How many miles away is Venus from Earth?

As the closest planet to us, people often wonder just how close Venus is. The truth is that in reality and in comparison to what we know on Earth, it’s still a very long way away. But in space terms, it’s actually pretty close; Venus is the brightest planet in our sky for a reason, and it’s not just because of its color. So, just how close exactly is Venus to Earth? We’re going to run through the average distance we are from the planet.

How many miles away is Venus from Earth?

The closest that Venus ever comes to Earth is approximately 0.26 AU, which equals 24.2 million miles. This may look like a lot, but it makes Venus the closest planet to us, and much closer than any other planet.

I say this – but how much closer are we to Venus than we are to Mars? Well, when Mars is at its farthest, it can be more than 2.5 AU away, which is around 10 times as far as Venus is. But at its closest, it can come within 38 million miles of our planet, so it’s still more than 50% further away than Venus is at its closest.

And actually, Venus can also drift a lot further from Earth than the short(ish) 24 million mile journey we may have to make. NASA have reported that Venus can actually be as far as 162 million miles away from our planet, which is more than 1.5 AU. So as you can see, timing of orbit makes a massive difference when it comes to the distances between two planets.

And actually, this is around the same distance between Venus and Mercury too. Venus lies around 0.6 AU from the Sun, which is one of the reasons why it has such a high temperature, with Mercury being a little closer than that. You can check out more Venus fun facts, or stay here where we’re going to look at the trip between the hottest planet in our solar system and the Earth.
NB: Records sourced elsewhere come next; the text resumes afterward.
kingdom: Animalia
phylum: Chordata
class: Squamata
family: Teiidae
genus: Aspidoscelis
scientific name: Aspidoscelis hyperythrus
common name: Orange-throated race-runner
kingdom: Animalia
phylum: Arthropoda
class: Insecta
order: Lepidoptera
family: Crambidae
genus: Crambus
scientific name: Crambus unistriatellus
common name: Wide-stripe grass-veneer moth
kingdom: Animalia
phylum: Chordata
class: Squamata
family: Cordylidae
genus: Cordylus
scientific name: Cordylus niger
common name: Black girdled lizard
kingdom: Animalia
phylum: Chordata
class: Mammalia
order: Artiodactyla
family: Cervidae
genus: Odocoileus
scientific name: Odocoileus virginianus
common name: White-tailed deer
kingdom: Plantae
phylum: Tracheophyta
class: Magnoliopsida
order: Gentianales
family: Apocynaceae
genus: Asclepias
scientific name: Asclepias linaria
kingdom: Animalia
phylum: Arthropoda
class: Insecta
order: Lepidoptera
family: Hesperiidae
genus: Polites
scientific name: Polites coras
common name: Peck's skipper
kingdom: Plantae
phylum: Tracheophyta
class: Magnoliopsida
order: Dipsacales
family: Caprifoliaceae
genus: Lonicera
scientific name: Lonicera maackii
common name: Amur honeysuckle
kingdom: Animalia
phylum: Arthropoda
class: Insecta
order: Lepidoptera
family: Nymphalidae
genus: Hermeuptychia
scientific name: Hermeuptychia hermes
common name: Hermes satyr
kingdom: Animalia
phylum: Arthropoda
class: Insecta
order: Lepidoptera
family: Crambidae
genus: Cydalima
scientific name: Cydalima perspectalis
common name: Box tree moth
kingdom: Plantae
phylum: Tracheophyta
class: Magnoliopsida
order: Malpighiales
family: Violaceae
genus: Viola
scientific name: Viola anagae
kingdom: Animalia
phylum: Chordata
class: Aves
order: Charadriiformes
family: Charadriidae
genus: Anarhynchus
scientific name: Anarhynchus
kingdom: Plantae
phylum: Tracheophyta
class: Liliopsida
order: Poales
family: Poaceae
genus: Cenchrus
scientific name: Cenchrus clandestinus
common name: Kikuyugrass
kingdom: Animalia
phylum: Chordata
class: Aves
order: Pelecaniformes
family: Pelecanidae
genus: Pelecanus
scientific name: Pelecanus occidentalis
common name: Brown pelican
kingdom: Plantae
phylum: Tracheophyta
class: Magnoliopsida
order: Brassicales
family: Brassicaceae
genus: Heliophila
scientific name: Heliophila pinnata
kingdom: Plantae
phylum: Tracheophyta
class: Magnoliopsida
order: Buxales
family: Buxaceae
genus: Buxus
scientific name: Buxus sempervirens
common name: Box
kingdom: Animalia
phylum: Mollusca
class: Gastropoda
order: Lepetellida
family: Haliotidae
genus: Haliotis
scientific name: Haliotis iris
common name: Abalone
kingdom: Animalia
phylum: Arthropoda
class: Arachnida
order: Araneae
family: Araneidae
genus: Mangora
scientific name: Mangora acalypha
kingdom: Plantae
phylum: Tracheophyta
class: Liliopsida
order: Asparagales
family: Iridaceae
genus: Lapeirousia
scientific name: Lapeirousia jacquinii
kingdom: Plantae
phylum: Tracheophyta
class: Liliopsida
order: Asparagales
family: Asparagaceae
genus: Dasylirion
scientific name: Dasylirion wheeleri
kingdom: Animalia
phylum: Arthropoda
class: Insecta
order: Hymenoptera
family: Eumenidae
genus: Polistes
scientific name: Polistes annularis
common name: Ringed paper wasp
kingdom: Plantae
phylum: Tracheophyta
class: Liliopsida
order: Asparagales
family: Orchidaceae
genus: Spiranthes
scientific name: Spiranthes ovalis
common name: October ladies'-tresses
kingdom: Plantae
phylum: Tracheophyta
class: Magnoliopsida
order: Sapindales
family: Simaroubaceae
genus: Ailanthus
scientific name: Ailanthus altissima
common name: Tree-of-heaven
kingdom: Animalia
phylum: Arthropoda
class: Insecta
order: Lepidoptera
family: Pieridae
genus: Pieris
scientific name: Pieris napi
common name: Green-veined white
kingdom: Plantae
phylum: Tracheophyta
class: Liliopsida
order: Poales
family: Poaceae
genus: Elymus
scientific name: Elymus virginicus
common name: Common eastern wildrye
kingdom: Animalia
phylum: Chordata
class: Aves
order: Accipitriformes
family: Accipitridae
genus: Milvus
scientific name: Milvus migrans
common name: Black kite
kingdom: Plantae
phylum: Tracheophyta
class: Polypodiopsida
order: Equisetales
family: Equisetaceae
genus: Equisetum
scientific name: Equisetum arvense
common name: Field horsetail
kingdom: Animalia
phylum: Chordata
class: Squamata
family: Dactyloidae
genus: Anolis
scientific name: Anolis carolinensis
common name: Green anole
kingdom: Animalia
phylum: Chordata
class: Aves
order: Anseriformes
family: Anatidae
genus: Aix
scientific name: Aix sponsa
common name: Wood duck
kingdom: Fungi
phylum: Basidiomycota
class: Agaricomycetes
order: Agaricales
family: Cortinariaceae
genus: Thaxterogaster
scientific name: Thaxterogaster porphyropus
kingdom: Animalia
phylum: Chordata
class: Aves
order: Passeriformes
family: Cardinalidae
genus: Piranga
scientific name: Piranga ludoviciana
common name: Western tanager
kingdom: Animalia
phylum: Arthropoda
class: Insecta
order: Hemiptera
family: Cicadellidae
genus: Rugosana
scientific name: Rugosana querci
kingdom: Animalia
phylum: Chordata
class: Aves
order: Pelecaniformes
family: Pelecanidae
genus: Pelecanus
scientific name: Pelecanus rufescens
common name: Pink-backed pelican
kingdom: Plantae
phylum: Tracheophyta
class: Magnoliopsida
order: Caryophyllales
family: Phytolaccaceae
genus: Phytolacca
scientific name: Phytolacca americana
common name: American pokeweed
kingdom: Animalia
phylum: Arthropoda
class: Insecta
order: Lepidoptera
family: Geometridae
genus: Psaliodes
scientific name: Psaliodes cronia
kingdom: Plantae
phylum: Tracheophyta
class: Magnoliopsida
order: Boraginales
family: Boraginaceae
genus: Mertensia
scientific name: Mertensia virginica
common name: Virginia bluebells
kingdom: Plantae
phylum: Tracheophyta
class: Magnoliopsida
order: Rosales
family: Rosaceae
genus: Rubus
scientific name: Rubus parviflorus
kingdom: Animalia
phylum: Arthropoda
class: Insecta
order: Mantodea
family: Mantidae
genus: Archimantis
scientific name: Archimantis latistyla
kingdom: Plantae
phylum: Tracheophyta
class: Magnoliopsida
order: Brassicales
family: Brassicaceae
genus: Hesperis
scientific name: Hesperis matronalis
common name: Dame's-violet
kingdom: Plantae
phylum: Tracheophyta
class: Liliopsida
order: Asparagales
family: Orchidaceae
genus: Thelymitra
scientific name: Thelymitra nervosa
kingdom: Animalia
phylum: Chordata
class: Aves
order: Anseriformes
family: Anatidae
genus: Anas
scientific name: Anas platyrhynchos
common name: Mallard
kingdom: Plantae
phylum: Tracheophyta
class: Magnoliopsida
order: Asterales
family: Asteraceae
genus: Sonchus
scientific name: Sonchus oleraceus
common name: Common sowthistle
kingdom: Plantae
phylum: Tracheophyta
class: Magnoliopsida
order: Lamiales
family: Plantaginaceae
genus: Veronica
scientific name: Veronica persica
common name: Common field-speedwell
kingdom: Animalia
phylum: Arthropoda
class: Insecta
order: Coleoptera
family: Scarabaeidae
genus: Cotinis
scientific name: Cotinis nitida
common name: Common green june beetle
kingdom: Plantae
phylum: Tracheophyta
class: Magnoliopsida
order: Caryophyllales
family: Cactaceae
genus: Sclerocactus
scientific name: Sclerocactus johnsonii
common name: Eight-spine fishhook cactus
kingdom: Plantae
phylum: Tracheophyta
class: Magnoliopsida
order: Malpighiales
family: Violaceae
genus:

Earth to Venus: The journey

You may wonder whether humans have ever sent spacecrafts to Venus, and the answer is yes, they have. Now, obviously there’s obviously not been any manned missions intended to land on Venus due to its ridiculously high temperature, but actually NASA have been thinking about sending a manned mission into its atmosphere to gather more data about the planet.

There have actually been more than 40 different space missions that have been launched to Venus, not all of them successfully. The 1960s were full of unsuccessful launched for the Soviet Union, with NASA making the first successful launched into the surrounding area of Venus in 1961. However, it was actually the cosmonauts who first landed successfully on Venus in 1972.

Since then, there has been many successful missions that have been launched to Venus, including Japan who launched a spacecraft there within the last decade or so. In the immediate future, NASA, the ESA and the ISRO (Indian Space Research Organization) have all got planned launches to Venus in the pipeline.

Unlike with many of the other planets, where we had to wait many years for the spacecraft to pass a planet, this isn’t the case with Venus. A spacecraft can be launched from Earth and make it to Venus in under a year – a drastic difference between how long it too the Voyager 2 to flyby Neptune (twelve long years!).


In conclusion, there is definitely enough interest in the planet Venus to warrant the many different trips to the planet we’ve made in the last few decades. They’ve been extremely important for learning more about the planet and its characteristics, especially noticing the similarities between Venus and our own planet.